» THE TASK
From the entries that follow, copy each line containing the word "Genel".

(SUPPLIED ENTRIES)

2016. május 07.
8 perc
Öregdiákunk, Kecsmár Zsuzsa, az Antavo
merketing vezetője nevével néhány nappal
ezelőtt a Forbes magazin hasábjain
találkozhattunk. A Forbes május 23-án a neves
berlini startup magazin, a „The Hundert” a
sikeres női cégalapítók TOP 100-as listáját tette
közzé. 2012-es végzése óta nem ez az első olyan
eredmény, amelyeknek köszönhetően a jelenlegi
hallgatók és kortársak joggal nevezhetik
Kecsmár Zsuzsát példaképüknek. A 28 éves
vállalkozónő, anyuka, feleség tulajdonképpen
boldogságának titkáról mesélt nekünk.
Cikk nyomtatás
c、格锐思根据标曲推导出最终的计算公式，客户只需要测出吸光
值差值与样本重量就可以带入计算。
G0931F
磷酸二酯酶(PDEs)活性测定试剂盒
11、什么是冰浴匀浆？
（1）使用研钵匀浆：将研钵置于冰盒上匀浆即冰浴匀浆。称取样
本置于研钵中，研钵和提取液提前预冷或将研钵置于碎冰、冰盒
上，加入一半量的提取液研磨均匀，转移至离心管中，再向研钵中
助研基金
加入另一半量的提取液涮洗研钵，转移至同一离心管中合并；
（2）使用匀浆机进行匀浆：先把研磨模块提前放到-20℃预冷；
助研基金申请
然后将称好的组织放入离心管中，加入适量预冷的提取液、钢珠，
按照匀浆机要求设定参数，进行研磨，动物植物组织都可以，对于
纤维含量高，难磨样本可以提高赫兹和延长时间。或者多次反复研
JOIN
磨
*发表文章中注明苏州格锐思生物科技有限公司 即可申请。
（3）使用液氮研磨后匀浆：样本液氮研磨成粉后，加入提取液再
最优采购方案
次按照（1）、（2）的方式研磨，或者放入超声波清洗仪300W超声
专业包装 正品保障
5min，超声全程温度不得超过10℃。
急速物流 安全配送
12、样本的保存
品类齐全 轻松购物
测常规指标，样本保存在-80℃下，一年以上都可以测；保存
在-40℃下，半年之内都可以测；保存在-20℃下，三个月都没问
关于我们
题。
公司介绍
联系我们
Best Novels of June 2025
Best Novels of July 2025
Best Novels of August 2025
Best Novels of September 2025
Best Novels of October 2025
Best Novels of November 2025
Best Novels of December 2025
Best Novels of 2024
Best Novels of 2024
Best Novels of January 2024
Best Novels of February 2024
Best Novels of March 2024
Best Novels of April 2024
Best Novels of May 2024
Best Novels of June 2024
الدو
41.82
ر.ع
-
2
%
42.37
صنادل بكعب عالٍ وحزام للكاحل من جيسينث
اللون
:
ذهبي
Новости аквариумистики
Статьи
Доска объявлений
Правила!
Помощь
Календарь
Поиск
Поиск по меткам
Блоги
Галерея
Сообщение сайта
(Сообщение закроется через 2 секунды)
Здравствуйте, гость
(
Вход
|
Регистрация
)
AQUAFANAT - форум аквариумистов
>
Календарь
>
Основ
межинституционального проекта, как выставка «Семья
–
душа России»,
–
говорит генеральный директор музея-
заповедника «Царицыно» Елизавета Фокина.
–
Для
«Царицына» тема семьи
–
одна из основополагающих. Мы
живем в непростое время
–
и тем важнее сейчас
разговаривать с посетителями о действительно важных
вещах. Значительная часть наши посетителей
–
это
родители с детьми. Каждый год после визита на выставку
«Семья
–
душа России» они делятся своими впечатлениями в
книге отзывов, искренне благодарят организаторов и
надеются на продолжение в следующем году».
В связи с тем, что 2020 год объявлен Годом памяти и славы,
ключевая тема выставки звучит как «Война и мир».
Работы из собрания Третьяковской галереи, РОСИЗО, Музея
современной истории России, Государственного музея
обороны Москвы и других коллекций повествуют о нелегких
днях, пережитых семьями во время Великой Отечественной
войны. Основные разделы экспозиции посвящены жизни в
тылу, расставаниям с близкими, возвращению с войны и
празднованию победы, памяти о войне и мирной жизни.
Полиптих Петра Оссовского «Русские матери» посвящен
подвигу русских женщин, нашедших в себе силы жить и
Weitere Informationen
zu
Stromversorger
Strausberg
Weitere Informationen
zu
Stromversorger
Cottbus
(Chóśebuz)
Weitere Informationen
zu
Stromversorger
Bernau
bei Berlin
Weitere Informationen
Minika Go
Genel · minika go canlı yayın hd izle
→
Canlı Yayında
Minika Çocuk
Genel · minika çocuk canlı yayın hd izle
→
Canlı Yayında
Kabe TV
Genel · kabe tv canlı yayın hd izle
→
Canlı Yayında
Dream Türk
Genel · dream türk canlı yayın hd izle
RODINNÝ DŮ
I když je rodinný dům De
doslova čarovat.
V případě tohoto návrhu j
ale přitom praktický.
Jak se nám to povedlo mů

(End SUPPLIED ENTRIES)

» THE COMPLETED TASK
Genel · minika go canlı yayın hd izle
Genel · minika çocuk canlı yayın hd izle
Genel · kabe tv canlı yayın hd izle
Genel · dream türk canlı yayın hd izle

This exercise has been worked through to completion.